Leaders of the 27-member European Union ended their one-day meeting Wednesday apparently no closer to fixing the financial crisis or determining how to deal with the growing possibility that Greece could be forced to exit the eurozone monetary union.

But political uncertainty in Greece is just one of the fires that Europe needs to put out. Leaders are also worried about rising borrowing costs in Spain and Italy that could force them to seek bailouts, just like Greece, Portugal and Ireland.

The lack of urgency to find solutions sent the euro to levels not seen in almost two years, trading at US$1.2593 on Thursday, down from US$1.2599 late Wednesday.

“As uncertainty remains high, a sustained (euro) rally is unlikely. However, a short period of retracement could easily materialize, especially as markets have already priced in a fairly bleak scenario for Greece,” observed Scotia Capital chief currency strategist Camilla Sutton.

“We hold a year-end euro target of 1.25 and do not expect a EUR collapse.”

The Canadian dollar has sold off in the last eight consecutive sessions as traders avoid resource-based currencies such as the loonie. The Canadian dollar has plunged more than four cents since the beginning of this month.

Prices for oil and metals advanced even as HSBC Corp. said Thursday that its Purchasing Managers Index, based on a survey of Chinese manufacturers, showed activity weakened further in May.

A preliminary PMI, based on responses by 85 to 90 per cent of companies surveyed for the full index being released later, fell to 48.7 from April’s 49.3 on a 100-point scale. Numbers below 50 indicate a contraction.

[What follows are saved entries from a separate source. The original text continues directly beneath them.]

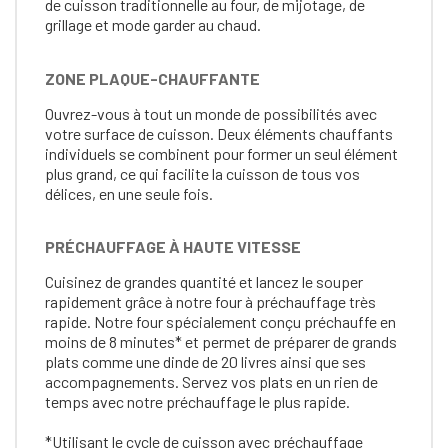
de cuisson traditionnelle au four, de mijotage, de
grillage et mode garder au chaud.
ZONE PLAQUE-CHAUFFANTE
Ouvrez-vous à tout un monde de possibilités avec
votre surface de cuisson. Deux éléments chauffants
individuels se combinent pour former un seul élément
plus grand, ce qui facilite la cuisson de tous vos
délices, en une seule fois.
PRÉCHAUFFAGE À HAUTE VITESSE
Cuisinez de grandes quantité et lancez le souper
rapidement grâce à notre four à préchauffage très
rapide. Notre four spécialement conçu préchauffe en
moins de 8 minutes* et permet de préparer de grands
plats comme une dinde de 20 livres ainsi que ses
accompagnements. Servez vos plats en un rien de
temps avec notre préchauffage le plus rapide.
*Utilisant le cycle de cuisson avec préchauffage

The weak showing came a day after China’s cabinet promised to step up efforts to reverse a steep slowdown in the world’s second-largest economy and said it would encourage private investment in energy and other state-dominated industries.

There were also mounting signs of a deep recession in the eurozone.

The monthly purchasing managers index from Markit, a gauge of business activity, fell to 45.9 in May from 46.7 in April. The fall was bigger than the expected decline to 46.5. Anything below 50 indicates a contraction.

The July crude contract on the New York Mercantile Exchange gained 76 cents to US$90.66 a barrel after closing below $90 Wednesday for the first time since the end of October.

The July copper contract on the Nymex rose three cents to US$3.43 a pound and the June gold bullion contract in New York gained $9.10 to US$1,557.50 an ounce.